CSCI 235 - Intelligent Robotics
Spring 2017
Project #4: Q-Learning
Learning Actions
For this assignment, we will use a library that implements the Q-Learning
algorithm. To use Q-Learning, we specify the following:
- Sensors and condition flags, just as we have done with mode selection.
- A reward function that returns a floating-point value corresponding to
a reward gained for achieving a particular condition.
- A half-life that determines how aggressively the algorithm updates its
learned behavior.
- The target number of visits to a state-action combination before its
learned values are exploited.
- The discount rate (between 0 and 1) that controls the importance of
future rewards.
- The actions that are available to the robot.
Library
The library files are in modeselection.zip. This includes all of the library files from the previous assignments.
Sample Program
The sample program is in proj4.zip.
Assignment
Implement three programs that use Q-Learning. The first program should learn
the following behavior:
- When no obstacles are present, drive forward.
- When obstacles are present, turn away from them.
The other two programs can learn any behavior you would like.
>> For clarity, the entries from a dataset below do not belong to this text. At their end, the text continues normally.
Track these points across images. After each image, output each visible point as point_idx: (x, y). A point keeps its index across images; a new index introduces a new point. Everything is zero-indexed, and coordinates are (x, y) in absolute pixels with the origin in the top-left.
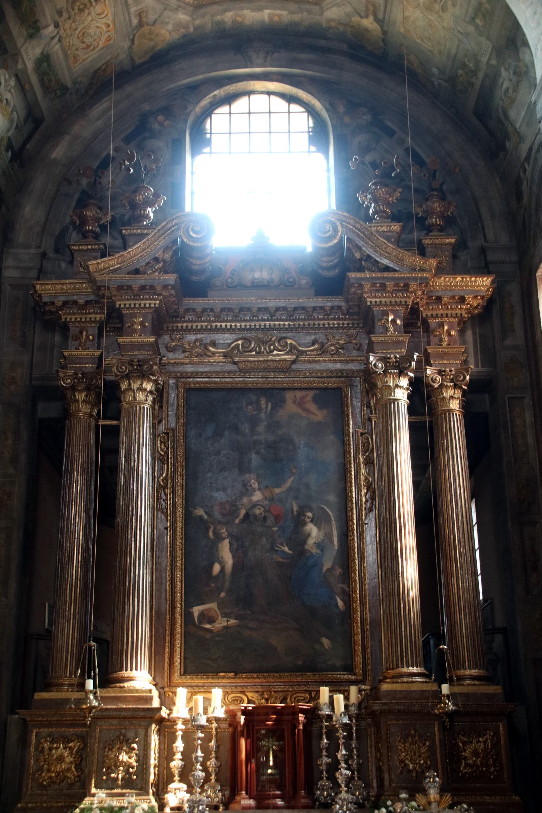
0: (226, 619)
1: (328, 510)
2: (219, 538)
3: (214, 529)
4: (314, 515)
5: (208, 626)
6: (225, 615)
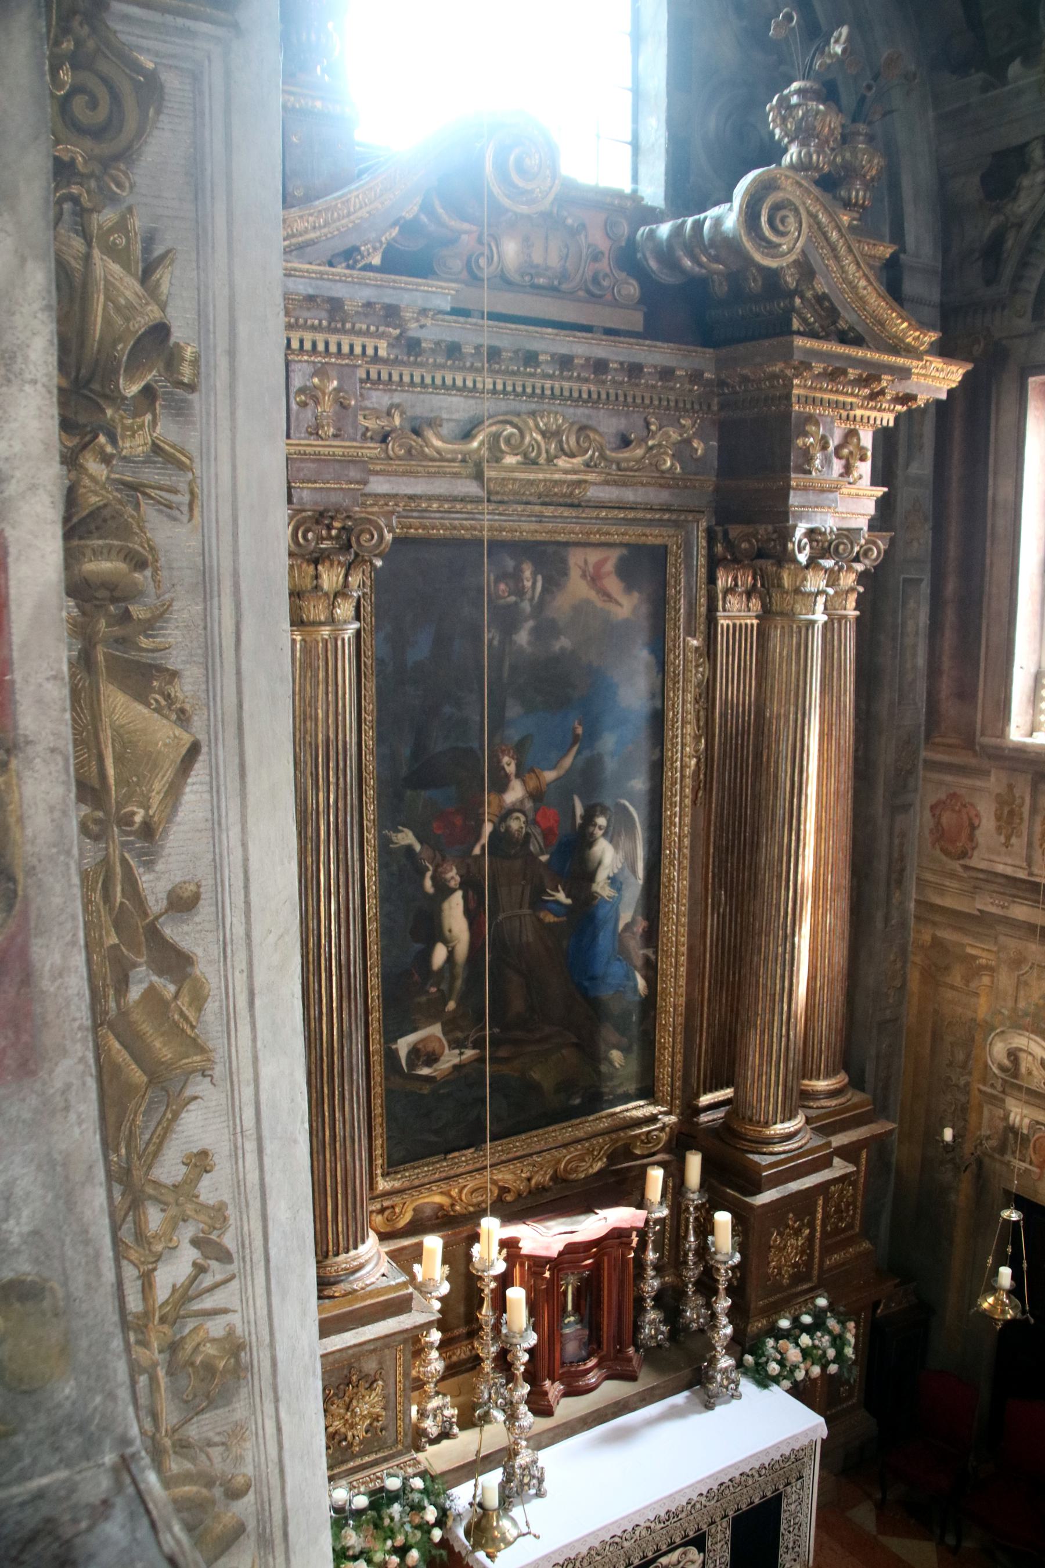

At least one
of them should make use of color vision. I strongly encourage you to try to
duplicate behaviors that you implemented in previous projects.
Questions
- For each program, devise a metric for its performance on its task. How
well did each program perform? Feel free to experiment with different
parameter settings to optimize performance. Be sure to discuss the most useful
parameter settings in your report and presentation.
- How much effort is it to configure Q-Learning in comparison to manually
defining the mode transitions?
- Overall, what did you find useful or interesting about Q-Learning?